** What this task involves **
Every line below that carries the word "regime" needs to be copied.

--- Data extracts ---

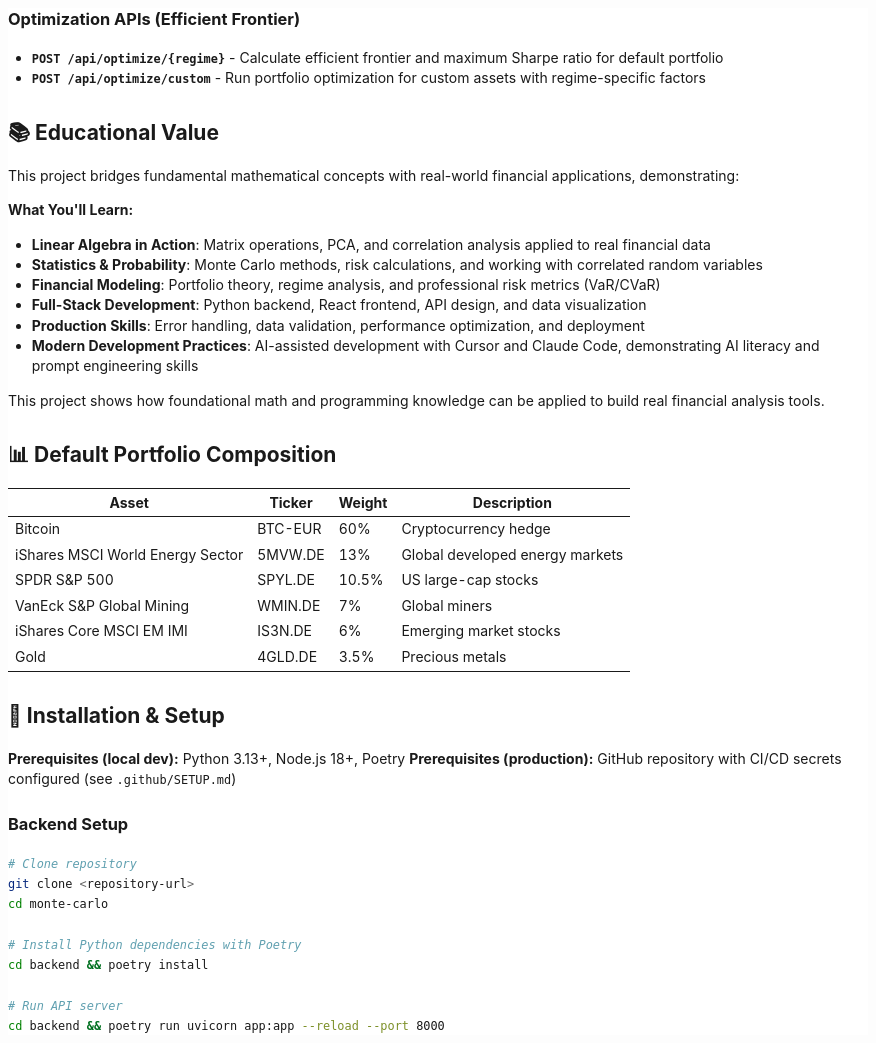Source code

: ### Optimization APIs (Efficient Frontier)

- **`POST /api/optimize/{regime}`** - Calculate efficient frontier and maximum Sharpe ratio for default portfolio
- **`POST /api/optimize/custom`** - Run portfolio optimization for custom assets with regime-specific factors

## 📚 Educational Value

This project bridges fundamental mathematical concepts with real-world financial applications, demonstrating:

**What You'll Learn:**

- **Linear Algebra in Action**: Matrix operations, PCA, and correlation analysis applied to real financial data
- **Statistics & Probability**: Monte Carlo methods, risk calculations, and working with correlated random variables
- **Financial Modeling**: Portfolio theory, regime analysis, and professional risk metrics (VaR/CVaR)
- **Full-Stack Development**: Python backend, React frontend, API design, and data visualization
- **Production Skills**: Error handling, data validation, performance optimization, and deployment
- **Modern Development Practices**: AI-assisted development with Cursor and Claude Code, demonstrating AI literacy and prompt engineering skills

This project shows how foundational math and programming knowledge can be applied to build real financial analysis tools.

## 📊 Default Portfolio Composition

| Asset                            | Ticker  | Weight | Description                     |
| -------------------------------- | ------- | ------ | ------------------------------- |
| Bitcoin                          | BTC-EUR | 60%    | Cryptocurrency hedge            |
| iShares MSCI World Energy Sector | 5MVW.DE | 13%    | Global developed energy markets |
| SPDR S&P 500                     | SPYL.DE | 10.5%  | US large-cap stocks             |
| VanEck S&P Global Mining         | WMIN.DE | 7%     | Global miners                   |
| iShares Core MSCI EM IMI         | IS3N.DE | 6%     | Emerging market stocks          |
| Gold                             | 4GLD.DE | 3.5%   | Precious metals                 |

## 🚀 Installation & Setup

**Prerequisites (local dev):** Python 3.13+, Node.js 18+, Poetry
**Prerequisites (production):** GitHub repository with CI/CD secrets configured (see `.github/SETUP.md`)

### Backend Setup

```bash
# Clone repository
git clone <repository-url>
cd monte-carlo

# Install Python dependencies with Poetry
cd backend && poetry install

# Run API server
cd backend && poetry run uvicorn app:app --reload --port 8000
```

---

** Output of the exercise **
- **`POST /api/optimize/{regime}`** - Calculate efficient frontier and maximum Sharpe ratio for default portfolio
- **`POST /api/optimize/custom`** - Run portfolio optimization for custom assets with regime-specific factors
- **Financial Modeling**: Portfolio theory, regime analysis, and professional risk metrics (VaR/CVaR)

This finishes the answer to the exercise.